Like many other men my age, I have an irrational fondness for Star Wars (the first installment of the franchise; which is to say, “Episode IV”). In my case, Star Wars happens to be the first movie I saw in a theatre. I was a 12-year-old small-town boy from the prairies, and a preacher’s kid to boot - George Lucas could not have asked for a more perfect audience for his film if he’d hired a team of mad geneticists to cook one up. It took quite a bit of exposure to the medium of film before I realized movies as a rule weren't as fun as Star Wars. It took even longer to realize there were also films with considerably more heft to them. But I did reach this sophisticated perspective by the time the third and final installment was released. I was old enough to vote by then; I saw that chapter only once, and considered it every bit as lame as the Disney/Dean Jones comedies from the decade we'd just survived.

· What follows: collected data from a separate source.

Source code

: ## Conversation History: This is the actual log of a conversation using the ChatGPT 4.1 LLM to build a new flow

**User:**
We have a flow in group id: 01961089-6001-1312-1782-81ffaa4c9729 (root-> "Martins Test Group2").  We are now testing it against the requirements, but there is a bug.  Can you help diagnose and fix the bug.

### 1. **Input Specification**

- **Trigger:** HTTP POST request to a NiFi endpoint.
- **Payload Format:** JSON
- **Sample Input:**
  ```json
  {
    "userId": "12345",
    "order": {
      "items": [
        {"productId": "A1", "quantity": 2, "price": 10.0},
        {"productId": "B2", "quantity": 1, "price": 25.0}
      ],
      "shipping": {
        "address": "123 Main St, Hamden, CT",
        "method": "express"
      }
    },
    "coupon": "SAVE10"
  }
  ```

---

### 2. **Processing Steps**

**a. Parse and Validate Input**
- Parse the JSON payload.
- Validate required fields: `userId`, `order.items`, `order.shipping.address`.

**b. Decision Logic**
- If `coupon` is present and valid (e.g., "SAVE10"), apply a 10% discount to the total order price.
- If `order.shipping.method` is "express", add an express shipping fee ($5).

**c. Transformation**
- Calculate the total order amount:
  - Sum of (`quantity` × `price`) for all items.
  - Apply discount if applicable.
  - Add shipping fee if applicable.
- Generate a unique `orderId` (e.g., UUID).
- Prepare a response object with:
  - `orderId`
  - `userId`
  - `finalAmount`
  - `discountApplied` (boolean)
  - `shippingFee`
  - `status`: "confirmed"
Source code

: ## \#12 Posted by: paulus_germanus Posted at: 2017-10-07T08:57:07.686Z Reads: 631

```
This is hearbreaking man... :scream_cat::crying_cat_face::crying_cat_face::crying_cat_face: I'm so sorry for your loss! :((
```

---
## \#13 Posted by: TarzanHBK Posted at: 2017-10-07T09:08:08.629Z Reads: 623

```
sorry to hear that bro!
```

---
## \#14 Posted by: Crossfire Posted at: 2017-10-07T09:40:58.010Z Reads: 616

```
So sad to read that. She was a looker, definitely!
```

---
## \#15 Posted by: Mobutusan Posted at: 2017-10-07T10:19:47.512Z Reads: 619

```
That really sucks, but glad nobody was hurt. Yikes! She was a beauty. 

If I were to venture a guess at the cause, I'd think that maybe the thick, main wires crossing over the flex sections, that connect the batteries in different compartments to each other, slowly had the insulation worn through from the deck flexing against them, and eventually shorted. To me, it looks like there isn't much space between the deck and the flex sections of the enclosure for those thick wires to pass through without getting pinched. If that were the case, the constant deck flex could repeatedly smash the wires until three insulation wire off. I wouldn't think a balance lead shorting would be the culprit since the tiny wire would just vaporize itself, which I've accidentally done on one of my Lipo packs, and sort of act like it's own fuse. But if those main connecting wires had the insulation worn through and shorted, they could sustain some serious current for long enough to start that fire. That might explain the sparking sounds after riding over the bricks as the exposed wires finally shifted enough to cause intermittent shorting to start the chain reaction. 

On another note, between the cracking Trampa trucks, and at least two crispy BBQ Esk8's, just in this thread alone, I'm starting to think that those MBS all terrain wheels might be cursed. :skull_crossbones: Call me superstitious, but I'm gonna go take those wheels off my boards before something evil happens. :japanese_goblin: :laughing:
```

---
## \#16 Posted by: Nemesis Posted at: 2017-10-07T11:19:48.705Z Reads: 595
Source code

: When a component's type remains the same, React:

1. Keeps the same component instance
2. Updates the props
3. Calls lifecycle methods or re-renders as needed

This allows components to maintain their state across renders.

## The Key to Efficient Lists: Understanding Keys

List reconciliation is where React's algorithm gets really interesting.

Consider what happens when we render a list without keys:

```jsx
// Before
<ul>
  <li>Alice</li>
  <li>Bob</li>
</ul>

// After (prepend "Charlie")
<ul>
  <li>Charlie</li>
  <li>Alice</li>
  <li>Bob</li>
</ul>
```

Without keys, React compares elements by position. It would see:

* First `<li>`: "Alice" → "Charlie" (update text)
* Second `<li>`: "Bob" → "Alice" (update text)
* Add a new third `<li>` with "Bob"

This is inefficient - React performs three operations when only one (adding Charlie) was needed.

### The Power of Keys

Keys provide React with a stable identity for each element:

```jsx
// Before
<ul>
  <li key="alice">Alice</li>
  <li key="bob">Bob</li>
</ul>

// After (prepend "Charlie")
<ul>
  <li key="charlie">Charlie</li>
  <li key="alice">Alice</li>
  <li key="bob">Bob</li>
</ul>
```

Years later, when the fiddled-with editions of these films were released, a friend of mine had a personal encounter with the Lucasfilm Empire. My friend worked for one of the city entertainment weeklies, and was asked by his editor to devote a column spoofing Lucas/Star Wars. I read the piece (not his funniest, but not bad either) and commented on it when I saw him. "Oh, man," he said; "I'm just lucky I still have a job!" Apparently when Lucasfilm caught wind of this “editorial”, 20th Century Fox promptly yanked all their advertising from the paper - and this is a publication that devotes a third of its pages to movies and showtimes.
Thus George Lucas transforms himself from childhood hero to heel. As I watched the recent Episodes I and II, I figured Anakin Skywalker’s ho-hum transformation to Darth Vader was not a bad metaphor for George's transformation to Darth Lucas. We first see a clumsy kid with a big head embraced for his clever instincts and taken in by his heroes, the Jedi Knights. As he gets older, he becomes petulant and whiny, and won’t listen to the counsel of his peers and superiors. He makes bad decisions and assumes unparalleled control over unwilling subjects, to his own spiritual impoverishment, and eventually employs an army of faceless lawyers ... erm, “clones” to establish a totalitarian regime.
Last week my brother sent me to an obscure site address, and said he’d be curious to hear my thoughts, so long as I didn’t mind exposing myself to spoilers from the forthcoming Episode III. I checked out the site, and it amounted to a truly breathtaking breach in Lucas’ security. If you recall the “Star Wars Storybooks” that were published in the 70s, then you have a good idea of what this site looked like. Hundreds of movie stills, arranged in narrative order, with brief (execrably written) plot synopses stitching it together.
I thought about posting the link, then thought of my friend, and reconsidered. I shared it with some friends and my nephews. The general consensus was that Lucas knows whom to hire to make his ideas look "kewl". Of course, we haven’t yet been exposed to his evidently diminishing skills as a writer and director - until we are, Episode III remains an attractive package.
I checked the site again yesterday. It’s been shut down. It was only a matter of time – if the site’s counter was any indication, it had already received over half-a-million visits. Half-a-million! Peter Jackson may have wrested the “Popcorn” crown from the clumsy, aging kid with the big head, but Lucas should find some satisfaction knowing that, so long as we don’t have to listen to his wooden dialogue or watch his static direction, he continues to hold our adolescent imaginations.